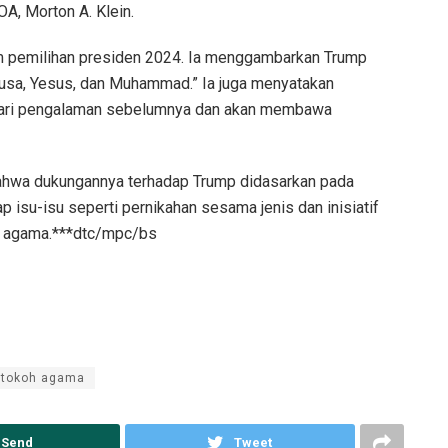
OA, Morton A. Klein.
 pemilihan presiden 2024. Ia menggambarkan Trump
Musa, Yesus, dan Muhammad.” Ia juga menyatakan
 dari pengalaman sebelumnya dan akan membawa
bahwa dukungannya terhadap Trump didasarkan pada
 isu-isu seperti pernikahan sesama jenis dan inisiatif
lai agama.***dtc/mpc/bs
tokoh agama
Send
Tweet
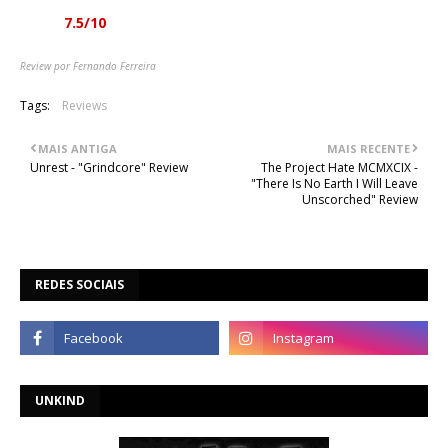
Nota:
7.5/10
Review por Fernando Ferreira
Tags:
Reviews
MAIS ANTIGA
MAIS RECENTE
Unrest - "Grindcore" Review
The Project Hate MCMXCIX -
"There Is No Earth I Will Leave
Unscorched" Review
REDES SOCIAIS
UNKIND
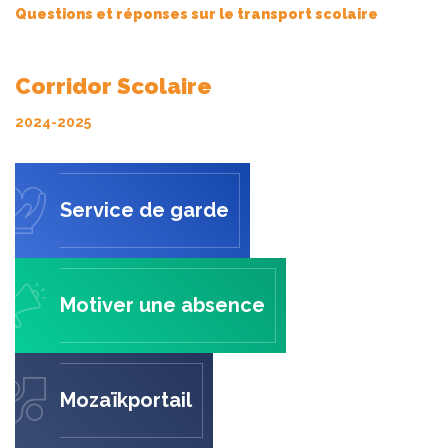
Questions et réponses sur le transport scolaire
Corridor Scolaire
2024-2025
Service de garde
Motiver une absence
Mozaïkportail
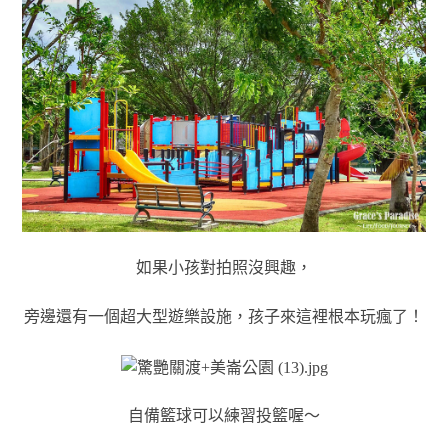
如果小孩對拍照沒興趣，
旁邊還有一個超大型遊樂設施，孩子來這裡根本玩瘋了！
自備籃球可以練習投籃喔～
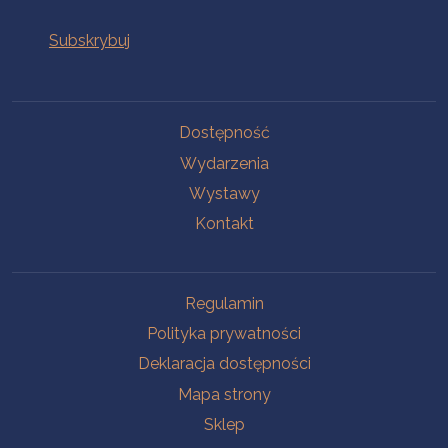
Na skróty
Dostępność
Wydarzenia
Wystawy
Kontakt
Na skróty
Regulamin
Polityka prywatności
Deklaracja dostępności
Mapa strony
Sklep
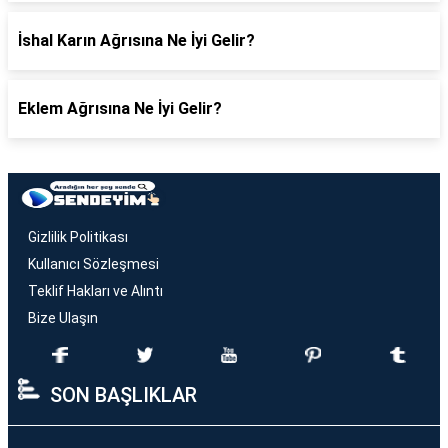
İshal Karın Ağrısına Ne İyi Gelir?
Eklem Ağrısına Ne İyi Gelir?
Gizlilik Politikası
Kullanıcı Sözleşmesi
Teklif Hakları ve Alıntı
Bize Ulaşın
SON BAŞLIKLAR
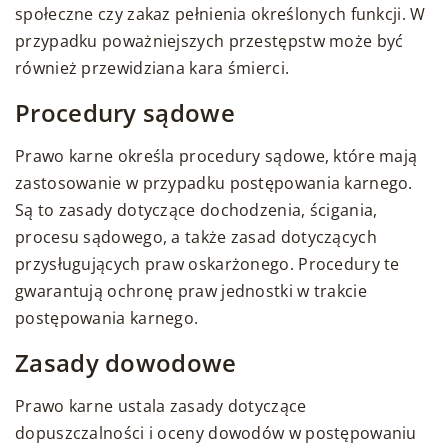
społeczne czy zakaz pełnienia określonych funkcji. W
przypadku poważniejszych przestępstw może być
również przewidziana kara śmierci.
Procedury sądowe
Prawo karne określa procedury sądowe, które mają
zastosowanie w przypadku postępowania karnego.
Są to zasady dotyczące dochodzenia, ścigania,
procesu sądowego, a także zasad dotyczących
przysługujących praw oskarżonego. Procedury te
gwarantują ochronę praw jednostki w trakcie
postępowania karnego.
Zasady dowodowe
Prawo karne ustala zasady dotyczące
dopuszczalności i oceny dowodów w postępowaniu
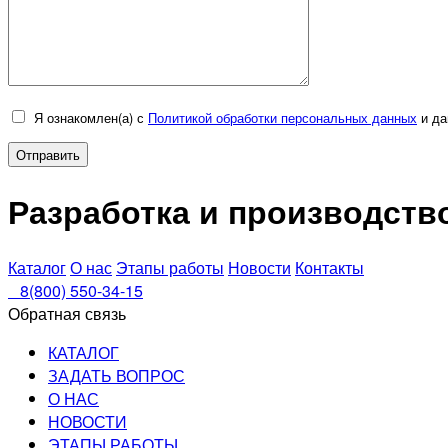
Я ознакомлен(а) с
Политикой обработки персональных данных
и да
Разработка и производст
Каталог
О нас
Этапы работы
Новости
Контакты
8(800) 550-34-15
Обратная связь
КАТАЛОГ
ЗАДАТЬ ВОПРОС
О НАС
НОВОСТИ
ЭТАПЫ РАБОТЫ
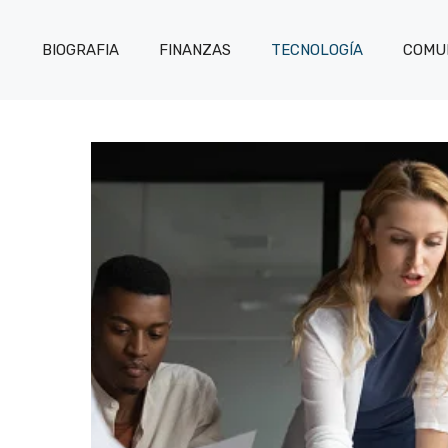
BIOGRAFIA
FINANZAS
TECNOLOGÍA
COMUN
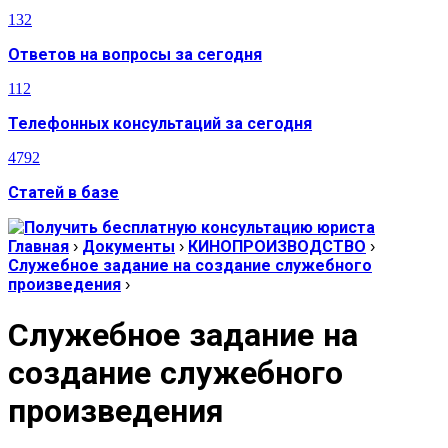
132
Ответов на вопросы за сегодня
112
Телефонных консультаций за сегодня
4792
Статей в базе
Главная
›
Документы
›
КИНОПРОИЗВОДСТВО
›
Служебное задание на создание служебного
произведения
›
Служебное задание на
создание служебного
произведения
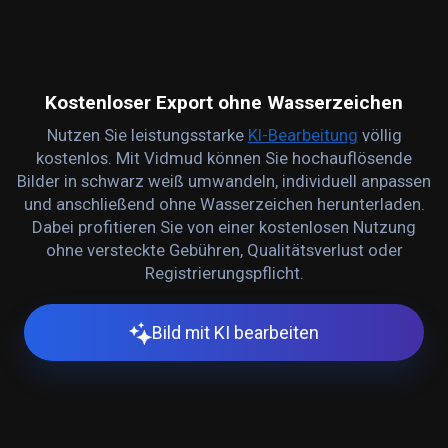
Kostenloser Export ohne Wasserzeichen
Nutzen Sie leistungsstarke
KI-Bearbeitung
völlig
kostenlos. Mit Vidmud können Sie hochauflösende
Bilder in schwarz weiß umwandeln, individuell anpassen
und anschließend ohne Wasserzeichen herunterladen.
Dabei profitieren Sie von einer kostenlosen Nutzung
ohne versteckte Gebühren, Qualitätsverlust oder
Registrierungspflicht.
Bild mit KI bearbeiten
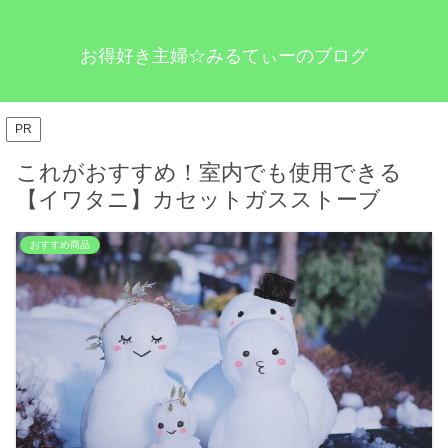
お得好き主婦☆みるてぃーのブログ
PR
これがおすすめ！室内でも使用できる
【イワタニ】カセットガスストーブ
おすすめ商品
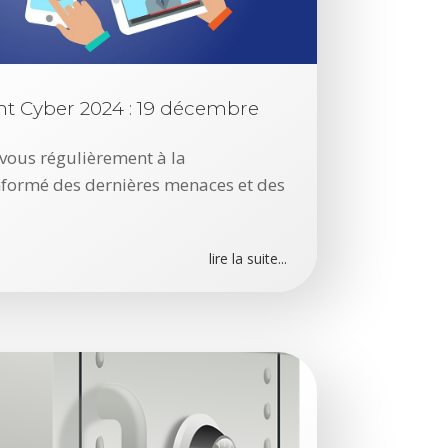
A
r
t
i
c
ent Cyber 2024 : 19 décembre
l
e
vous régulièrement à la
s
informé des dernières menaces et des
r
é
c
lire la suite...
e
n
t
s
L
e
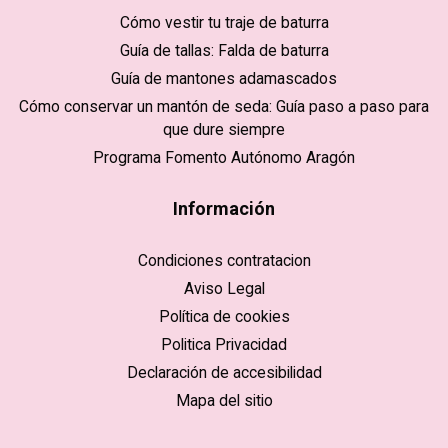
Cómo vestir tu traje de baturra
Guía de tallas: Falda de baturra
Guía de mantones adamascados
Cómo conservar un mantón de seda: Guía paso a paso para
que dure siempre
Programa Fomento Autónomo Aragón
Información
Condiciones contratacion
Aviso Legal
Política de cookies
Politica Privacidad
Declaración de accesibilidad
Mapa del sitio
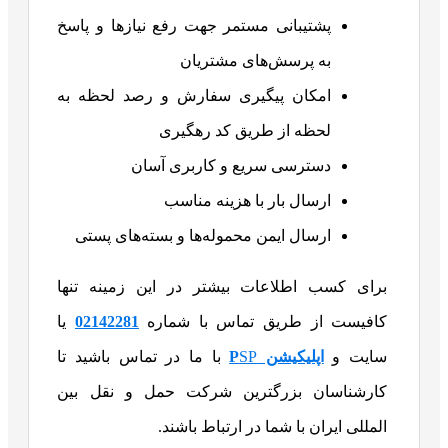
پشتیبانی مستمر جهت رفع نیازها و پاسخ
به پرسش‌های مشتریان
امکان پیگیری سفارش و رصد لحظه به
لحظه از طریق کد رهگیری
دسترسی سریع و کاربری آسان
ارسال بار با هزینه مناسب
ارسال ایمن محموله‌ها و بسته‌های پستی
برای کسب اطلاعات بیشتر در این زمینه تنها
کافیست از طریق تماس با شماره
02142281
یا
سایت و
اپلیکیشن P
SP
با ما در تماس باشید تا
کارشناسان بزرگترین شرکت حمل و نقل بین
المللی ایران با شما در ارتباط باشند.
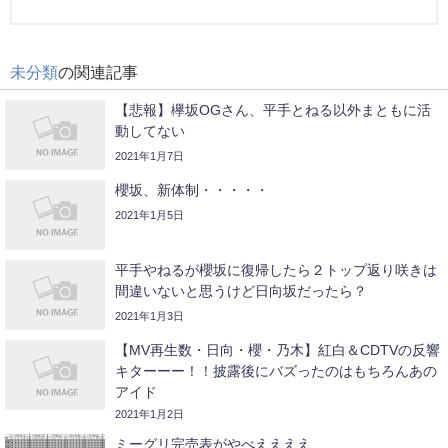
未分類
の関連記事
【悲報】欅坂OGさん、平手とねる以外まともに活
動してない
2021年1月7日
櫻坂、新体制・・・・・
2021年1月5日
平手やねるが櫻坂に復帰したら２トップ返り咲きは
間違いないと思うけど日向坂だったら？
2021年1月3日
【MV再生数・日向・櫻・乃木】紅白＆CDTVの反響
キターーー！！披露後にバズったのはもちろんあの
アイド
2021年1月2日
ミーグリ完売表がやべええええ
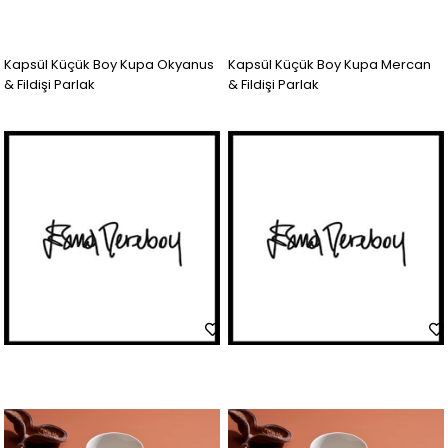
Kapsül Küçük Boy Kupa Okyanus
Kapsül Küçük Boy Kupa Mercan
& Fildişi Parlak
& Fildişi Parlak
----
▸ WHAT IS NEEDED
If a line in the records holds the string "طریق", copy it.

▸ WORKED SOLUTION
لحظه از طریق کد رهگیری
کافیست از طریق تماس با شماره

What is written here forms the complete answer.